A mod from Sierra Industries to remove the aft gear doors and modify the nosegear system is available as an option if a main gear door is damaged or cracked beyond repair.

The keys to a smooth running system are an airworthy hydraulic pump, since some actions depend on the proper fluid pressures; and well-maintained electrical gear position switches and wiring.

Go fast, or go a little slower and burn less fuel

The Information Manual (IM) for a 1979 T210N cites a service ceiling of 27,000 feet, an as-delivered useful load of between 1,729 and 1,785 pounds, and the ability to leap the proverbial 50-foot obstacle in 2,160 feet.

The Cruise Performance tables in the IM lists a cruise speed of 180 knot cruise speeds (80 percent power/17.8 gph) at 10,000 feet and 196 knots for the same power setting/fuel burn at 20,000 feet. The performance tables show that a more reasonable 71 percent power setting (15.5 gph) at 16,000 feet will yield a true airspeed of 179 knots.

A small paragraph says book fuel burn figures can be reduced by one gallon per hour below 70 percent power.

At 65 percent power at 16,000 feet the IM cites speeds of 170 knots at 14.3 gph. I believe this figure is still on the rich side of the peak EGT. Fuel-injected Continental engines such as the ones in 210s are very good candidates for operation on the lean side of peak, provided they are equipped with GAMIjectors and a modern engine monitor.

These options show that a high-powered load hauler such as the 210 can also be operated at reduced power (and better economy) while hauling quite a load. In other words, reduced power settings allow 210 owners to save fuel and yet still haul a load. The only caveat to flying at reduced power is Continental Motors Critical Service Bulletin CSB09-11A which advised operators to keep engine rpm at 2,300 or above in cruise.

Scene geometry reasoning data
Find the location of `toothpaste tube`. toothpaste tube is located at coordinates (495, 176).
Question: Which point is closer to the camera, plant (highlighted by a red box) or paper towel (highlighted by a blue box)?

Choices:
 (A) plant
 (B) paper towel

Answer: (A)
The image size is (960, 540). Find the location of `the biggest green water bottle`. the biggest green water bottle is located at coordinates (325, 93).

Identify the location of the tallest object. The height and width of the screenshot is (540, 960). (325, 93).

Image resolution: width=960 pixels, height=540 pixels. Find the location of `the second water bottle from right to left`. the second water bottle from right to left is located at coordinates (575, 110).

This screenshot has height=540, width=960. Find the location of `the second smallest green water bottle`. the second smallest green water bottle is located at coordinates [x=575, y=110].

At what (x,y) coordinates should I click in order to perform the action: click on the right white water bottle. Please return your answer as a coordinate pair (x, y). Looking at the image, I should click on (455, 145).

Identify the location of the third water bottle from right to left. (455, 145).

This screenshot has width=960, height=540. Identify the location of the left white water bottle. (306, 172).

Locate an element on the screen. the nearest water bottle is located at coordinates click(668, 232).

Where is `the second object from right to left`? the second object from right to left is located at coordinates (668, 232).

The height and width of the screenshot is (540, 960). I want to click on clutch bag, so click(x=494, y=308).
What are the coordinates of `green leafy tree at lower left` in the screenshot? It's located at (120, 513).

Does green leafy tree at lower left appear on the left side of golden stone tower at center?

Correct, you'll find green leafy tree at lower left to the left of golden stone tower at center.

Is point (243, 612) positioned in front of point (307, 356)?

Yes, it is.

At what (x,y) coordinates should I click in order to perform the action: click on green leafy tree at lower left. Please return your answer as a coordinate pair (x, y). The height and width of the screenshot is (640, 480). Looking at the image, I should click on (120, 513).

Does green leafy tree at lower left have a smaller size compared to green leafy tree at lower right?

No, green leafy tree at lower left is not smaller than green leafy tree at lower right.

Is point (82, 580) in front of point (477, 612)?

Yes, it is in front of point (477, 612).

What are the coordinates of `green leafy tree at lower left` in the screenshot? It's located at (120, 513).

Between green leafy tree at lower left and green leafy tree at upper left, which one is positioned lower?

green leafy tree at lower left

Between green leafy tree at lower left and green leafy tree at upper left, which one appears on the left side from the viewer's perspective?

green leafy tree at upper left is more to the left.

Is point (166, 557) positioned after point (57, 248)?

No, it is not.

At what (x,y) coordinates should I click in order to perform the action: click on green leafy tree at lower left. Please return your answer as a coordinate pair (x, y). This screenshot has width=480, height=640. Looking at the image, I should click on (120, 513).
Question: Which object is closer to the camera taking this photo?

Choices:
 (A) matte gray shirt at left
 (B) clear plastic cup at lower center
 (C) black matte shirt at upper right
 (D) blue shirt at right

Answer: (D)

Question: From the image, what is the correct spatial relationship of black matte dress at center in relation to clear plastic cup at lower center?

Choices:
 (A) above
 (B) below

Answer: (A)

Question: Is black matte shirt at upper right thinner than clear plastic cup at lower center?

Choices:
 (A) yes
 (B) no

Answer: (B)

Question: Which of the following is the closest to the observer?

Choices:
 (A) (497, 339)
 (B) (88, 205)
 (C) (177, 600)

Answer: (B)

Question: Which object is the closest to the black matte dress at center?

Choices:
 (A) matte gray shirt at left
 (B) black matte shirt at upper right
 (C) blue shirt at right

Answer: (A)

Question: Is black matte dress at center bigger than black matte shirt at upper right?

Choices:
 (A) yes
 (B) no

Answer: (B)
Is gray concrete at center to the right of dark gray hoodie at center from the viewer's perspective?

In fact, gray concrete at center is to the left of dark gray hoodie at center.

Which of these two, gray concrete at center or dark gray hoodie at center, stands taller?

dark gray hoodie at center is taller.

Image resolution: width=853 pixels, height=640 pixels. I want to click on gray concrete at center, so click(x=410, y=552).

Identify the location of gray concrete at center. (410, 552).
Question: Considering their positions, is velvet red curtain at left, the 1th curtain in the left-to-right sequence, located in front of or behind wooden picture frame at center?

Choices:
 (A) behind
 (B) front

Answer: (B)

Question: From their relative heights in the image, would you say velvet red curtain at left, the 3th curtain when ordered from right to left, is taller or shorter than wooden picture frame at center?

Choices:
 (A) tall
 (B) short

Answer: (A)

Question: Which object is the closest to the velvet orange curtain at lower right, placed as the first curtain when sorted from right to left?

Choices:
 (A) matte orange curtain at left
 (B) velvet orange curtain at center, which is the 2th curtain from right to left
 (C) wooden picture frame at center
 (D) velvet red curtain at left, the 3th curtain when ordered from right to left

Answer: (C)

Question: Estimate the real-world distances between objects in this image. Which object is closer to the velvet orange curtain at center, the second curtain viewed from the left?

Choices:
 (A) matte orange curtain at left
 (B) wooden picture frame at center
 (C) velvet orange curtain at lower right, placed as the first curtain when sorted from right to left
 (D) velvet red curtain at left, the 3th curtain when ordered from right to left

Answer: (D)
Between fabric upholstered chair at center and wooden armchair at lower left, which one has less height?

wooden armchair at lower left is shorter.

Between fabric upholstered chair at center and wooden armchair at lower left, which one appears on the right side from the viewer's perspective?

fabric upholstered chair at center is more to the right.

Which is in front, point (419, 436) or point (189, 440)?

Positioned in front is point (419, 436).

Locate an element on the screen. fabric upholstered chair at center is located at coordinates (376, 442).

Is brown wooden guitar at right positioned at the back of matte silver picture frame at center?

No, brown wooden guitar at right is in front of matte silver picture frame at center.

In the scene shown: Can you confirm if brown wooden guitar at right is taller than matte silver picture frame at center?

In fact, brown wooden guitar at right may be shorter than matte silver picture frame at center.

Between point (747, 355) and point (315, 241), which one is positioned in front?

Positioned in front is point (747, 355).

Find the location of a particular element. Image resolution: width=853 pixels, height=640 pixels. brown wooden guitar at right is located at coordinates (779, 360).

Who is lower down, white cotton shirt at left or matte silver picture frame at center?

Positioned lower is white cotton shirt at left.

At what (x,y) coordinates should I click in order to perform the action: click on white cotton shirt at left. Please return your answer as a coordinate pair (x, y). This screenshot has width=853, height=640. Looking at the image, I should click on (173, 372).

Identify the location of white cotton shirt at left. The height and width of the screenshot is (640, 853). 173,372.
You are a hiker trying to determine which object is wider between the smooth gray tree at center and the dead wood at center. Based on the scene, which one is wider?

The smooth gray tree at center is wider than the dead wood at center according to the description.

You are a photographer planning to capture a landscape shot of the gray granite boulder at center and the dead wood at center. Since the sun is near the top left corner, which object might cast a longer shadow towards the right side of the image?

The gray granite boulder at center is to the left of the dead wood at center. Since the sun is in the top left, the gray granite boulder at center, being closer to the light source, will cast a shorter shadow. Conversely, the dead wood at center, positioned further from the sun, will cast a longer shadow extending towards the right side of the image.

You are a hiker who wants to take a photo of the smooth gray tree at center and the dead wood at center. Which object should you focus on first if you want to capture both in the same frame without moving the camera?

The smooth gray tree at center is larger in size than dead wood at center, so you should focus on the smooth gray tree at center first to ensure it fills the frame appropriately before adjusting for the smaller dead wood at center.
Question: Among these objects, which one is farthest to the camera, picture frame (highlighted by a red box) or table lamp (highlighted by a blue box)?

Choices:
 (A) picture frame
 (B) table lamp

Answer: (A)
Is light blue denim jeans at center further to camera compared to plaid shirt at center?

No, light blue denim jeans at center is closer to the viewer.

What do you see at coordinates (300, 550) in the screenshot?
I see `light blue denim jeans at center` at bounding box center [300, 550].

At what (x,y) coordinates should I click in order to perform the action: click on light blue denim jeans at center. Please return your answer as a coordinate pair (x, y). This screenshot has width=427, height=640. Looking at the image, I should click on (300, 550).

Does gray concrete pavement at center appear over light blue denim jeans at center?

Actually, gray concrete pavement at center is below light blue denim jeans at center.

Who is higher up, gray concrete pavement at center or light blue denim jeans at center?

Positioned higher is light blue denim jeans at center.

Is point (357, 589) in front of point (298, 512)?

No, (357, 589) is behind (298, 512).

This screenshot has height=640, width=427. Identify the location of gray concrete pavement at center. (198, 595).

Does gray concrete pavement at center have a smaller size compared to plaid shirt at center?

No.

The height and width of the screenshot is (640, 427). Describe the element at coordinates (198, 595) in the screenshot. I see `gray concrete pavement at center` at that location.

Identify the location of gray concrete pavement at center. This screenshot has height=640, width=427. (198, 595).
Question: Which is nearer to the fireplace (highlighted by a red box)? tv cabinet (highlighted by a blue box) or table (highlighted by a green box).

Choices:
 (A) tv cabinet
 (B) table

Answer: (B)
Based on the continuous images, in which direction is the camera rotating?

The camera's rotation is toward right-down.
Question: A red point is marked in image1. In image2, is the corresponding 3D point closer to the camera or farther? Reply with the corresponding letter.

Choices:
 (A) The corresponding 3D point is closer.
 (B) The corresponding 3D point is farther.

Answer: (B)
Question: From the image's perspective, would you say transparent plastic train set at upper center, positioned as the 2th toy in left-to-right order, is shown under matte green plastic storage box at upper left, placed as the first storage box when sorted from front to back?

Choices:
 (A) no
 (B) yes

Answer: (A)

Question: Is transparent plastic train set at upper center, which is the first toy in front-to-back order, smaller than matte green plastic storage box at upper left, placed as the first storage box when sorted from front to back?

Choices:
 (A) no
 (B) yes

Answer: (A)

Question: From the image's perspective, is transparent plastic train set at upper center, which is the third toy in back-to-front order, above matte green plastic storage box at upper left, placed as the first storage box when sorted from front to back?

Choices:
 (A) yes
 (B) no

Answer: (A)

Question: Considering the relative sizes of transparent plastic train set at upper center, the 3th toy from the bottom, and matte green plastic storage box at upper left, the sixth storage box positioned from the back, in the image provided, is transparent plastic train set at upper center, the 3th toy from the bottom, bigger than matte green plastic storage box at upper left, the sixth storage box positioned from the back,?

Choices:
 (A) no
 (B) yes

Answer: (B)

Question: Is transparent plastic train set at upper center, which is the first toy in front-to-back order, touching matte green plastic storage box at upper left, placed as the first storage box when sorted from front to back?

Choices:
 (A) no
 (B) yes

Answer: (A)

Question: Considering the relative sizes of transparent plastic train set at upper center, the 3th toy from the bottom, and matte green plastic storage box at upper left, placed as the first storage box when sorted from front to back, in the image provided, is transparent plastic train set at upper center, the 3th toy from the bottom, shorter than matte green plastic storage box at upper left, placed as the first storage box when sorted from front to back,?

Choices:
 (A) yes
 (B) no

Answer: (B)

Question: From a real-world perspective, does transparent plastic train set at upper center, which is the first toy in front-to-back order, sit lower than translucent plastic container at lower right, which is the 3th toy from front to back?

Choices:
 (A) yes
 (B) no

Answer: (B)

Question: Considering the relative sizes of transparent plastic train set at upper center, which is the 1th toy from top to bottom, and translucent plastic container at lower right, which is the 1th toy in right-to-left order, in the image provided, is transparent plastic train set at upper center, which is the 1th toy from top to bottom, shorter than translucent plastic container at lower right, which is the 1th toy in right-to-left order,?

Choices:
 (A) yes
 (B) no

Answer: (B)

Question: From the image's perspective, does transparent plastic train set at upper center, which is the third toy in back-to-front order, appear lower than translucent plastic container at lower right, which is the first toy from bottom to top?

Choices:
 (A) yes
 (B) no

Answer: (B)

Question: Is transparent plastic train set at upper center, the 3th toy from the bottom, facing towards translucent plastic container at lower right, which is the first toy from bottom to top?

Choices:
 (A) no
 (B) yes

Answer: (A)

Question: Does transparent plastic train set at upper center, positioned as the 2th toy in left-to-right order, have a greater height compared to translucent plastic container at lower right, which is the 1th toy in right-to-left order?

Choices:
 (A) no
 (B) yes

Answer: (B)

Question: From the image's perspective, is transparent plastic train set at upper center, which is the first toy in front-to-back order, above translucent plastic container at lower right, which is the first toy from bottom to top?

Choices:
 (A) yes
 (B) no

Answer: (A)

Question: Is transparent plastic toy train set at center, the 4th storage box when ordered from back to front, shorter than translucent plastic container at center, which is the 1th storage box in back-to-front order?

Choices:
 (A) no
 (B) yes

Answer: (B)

▸ **Assigned task A**:
Reproduce the 210 passage between "At 65 percent" and "modern engine monitor.", inclusive.
▸ **Assigned task B**:
Resume the 210 passage, picking up right after its final sentence.

▸ **Exercise result A**:
At 65 percent power at 16,000 feet the IM cites speeds of 170 knots at 14.3 gph. I believe this figure is still on the rich side of the peak EGT. Fuel-injected Continental engines such as the ones in 210s are very good candidates for operation on the lean side of peak, provided they are equipped with GAMIjectors and a modern engine monitor.

▸ **Exercise result B**:
More upgrades

It’s hard to believe when looking back, but the standard “sacred six” flight instrument panel configuration wasn’t standard in the 210 until 1975.

Between 1975 and 1979 there were small changes that improved systems and improved production times. Model year 1977 saw an engine upgrade in the T210M to a TSIO-520-R engine that had a takeoff power rating of 310 hp (2,700 rpm with a five-minute limit). This more powerful turbocharged engine is relatively easy to install in earlier T210s via an STC held by RAM Aircraft of Waco, Tex.

In 1979 the landing gear system was greatly simplified by removing the main landing gear doors and the associated hydraulics and electrical components. In “Cessna: Wings for the World,” Bill Thompson writes, “In 1979 a cost-reduction program led to the elimination of the main gear doors and associated actuators and priority valves.”

At the same time the MTOW for the turbocharged T210N jumped to 4,000 pound. The T210N was also the first single, along with the P210N, to be certified for flight into known icing (FIKI) conditions.

The last change

The 1985 210R/T210R was upgraded again. The wingspan was extended by two feet to 38 feet, 10 inches (which made it a tight fit for a 40-foot-wide hangar door) and an additional three feet was added to the horizontal stabilizer. Landing gear extension speed was upped to a whopping 165 knots, and there was an option to up the fuel capacity by an additional 30 gallons to 115 usable.

The MTOW for the normally aspirated 210R was reduced down to 3,850 pounds while the T210R could take off and fly at 4,100 pounds but was restricted to 3,900 pounds for landing. Fifty-one serial numbers were issued to 210R/T210Rs in 1985, while 59 serial numbers were issued in 1986, before production ceased.

When Cessna restarted producing propeller airplanes in 1996 the offerings were limited to fixed-gear single engine airplanes. No retractable gear singles nor twins are in Cessna’s future.

I once rode shotgun in a 1968 T210 from Santa Maria, Calif. (KSMX) to Addison, Tex. (KADS). We made the trip—1,178 nm in a straight line—with one stop in seven hours. That means we averaged 168 knots. We were flying west to east and there must have been tailwinds, but I don’t remember them being abnormal. If the time to drive, park, pass through TSA security checkpoints, and connections are factored in, we beat the airlines that day in a 40-year-old Cessna T210.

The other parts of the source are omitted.